A lot of first-time callers are simply curious, Savarin explained, but if he and Tabron can keep the caller on the line long enough, they'll hang up wanting more.
"Once they've learned about us, the response is fantastic," Savarin said. "People just want to be part of the blues."
The Blues Foundation serves some 63 blues societies in this country and abroad. Roanoke's 3 1 BLUES Blues nearest group is the Piedmont Blues Society of Greensboro, N.C., Savarin said - adding that he would be more than willing to help Roanokers establish their own.
If they did, patrons could participate in the foundation's annual events: the National Amateur Blues Talent Contest, the International Blues Music Industry Conference and the Annual National Blues Awards Show, which presents the coveted Handy Award, considered the most prestigious music award among blues musicians.
Savarin, 58, got acquainted with the blues in 1958 after he was stationed at a Greenville, Miss., Air Force base. The first time the white Montreal native heard the music born and bred along the Delta, he fell in love. Reading and listening to every piece of blues material he could get his hands on, Savarin hoped one day to expose as many people as possible to the blues.
"All the time I kept trying to understand why the blues were kept out of commercial radio and why blacks weren't proud of it," he said.
Tabron agreed.
"I grew up thinking the blues was the devil's music - something I shouldn't be a part of," Tabron said. "But when I found out that Aretha Franklin's `Dr. Feelgood' was blues . . . well, I thought maybe this was something I should try."
The Tabron Family's talents eventually landed them the 1987 award for best blues act in Memphis, a contest sponsored by the foundation.
"And here I had been killing myself for years trying to play Top 40 on the keyboards," she said. "I never knew how easy it was to play the blues."
In recent years, Memphis - the nation's 15th largest city - has rediscovered its blues heritage. The Handy home was originally located at 659 Jennette Place, but the house later was moved to Beale Street, long lauded as the place where black musicians translated their Delta sounds into blues. Today the street has been rebuilt into a complex of night clubs, restaurants and galleries - all part of the changing blues image.
Traditionally censored on radio, the once "raunchy" blues stereotype is respected. With artists like Robert Cray, known to bluesmen as "the great blues hope," the pure form has been working its way back onto commercial radio in recent years.
Blues festivals around the country continue to break attendance records. While Roanoke has no blues festival per se, Koko Taylor's appearance last year at Festival in the Park drew one of the largest crowds ever in Elmwood Park.
Corporations are using the blues in their advertisements. Now, even the kid whose music socialization largely depends upon MTV can tune into the blues via a Levi's 501 commercial.

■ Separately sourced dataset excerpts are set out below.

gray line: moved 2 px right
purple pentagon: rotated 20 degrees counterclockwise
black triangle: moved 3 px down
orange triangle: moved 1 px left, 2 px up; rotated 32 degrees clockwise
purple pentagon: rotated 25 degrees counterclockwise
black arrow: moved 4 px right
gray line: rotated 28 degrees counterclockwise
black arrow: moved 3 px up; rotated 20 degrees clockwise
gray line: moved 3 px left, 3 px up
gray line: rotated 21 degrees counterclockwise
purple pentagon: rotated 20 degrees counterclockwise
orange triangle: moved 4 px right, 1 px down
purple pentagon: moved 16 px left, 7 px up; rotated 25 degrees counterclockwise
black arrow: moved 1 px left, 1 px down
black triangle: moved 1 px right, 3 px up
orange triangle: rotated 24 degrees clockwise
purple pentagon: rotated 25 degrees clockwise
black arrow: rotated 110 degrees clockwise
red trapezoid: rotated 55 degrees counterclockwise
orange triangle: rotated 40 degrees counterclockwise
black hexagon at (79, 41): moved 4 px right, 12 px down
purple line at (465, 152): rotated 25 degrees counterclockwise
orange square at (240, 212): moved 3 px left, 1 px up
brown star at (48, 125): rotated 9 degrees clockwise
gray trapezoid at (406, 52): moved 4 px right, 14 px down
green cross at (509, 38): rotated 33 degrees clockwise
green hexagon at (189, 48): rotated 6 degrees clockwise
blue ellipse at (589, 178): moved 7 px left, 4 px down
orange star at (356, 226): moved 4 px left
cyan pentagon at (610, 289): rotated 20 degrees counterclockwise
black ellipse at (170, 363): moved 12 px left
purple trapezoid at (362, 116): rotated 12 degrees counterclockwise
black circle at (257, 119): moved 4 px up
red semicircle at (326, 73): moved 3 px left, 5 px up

But Savarin considers the spreading of the word serious business. To become an affiliate society, local organizers must send a brief history of the organization, elect officers, incorporate and pay a $100 fee - and "a few other minor things," Savarin said. They must also agree to participate in national blues programs like the amateur contest.
Ever since The New York Times and USA Today ran the foundation's number in their papers last year, Savarin and Tabron have been swamped with calls. But be forewarned, if you want information mailed to your home, the fee is $25.
"We want people to take the blues seriously," Savarin said. "This is not just something where two or three people get together over a keg of beer and decide to listen to the blues."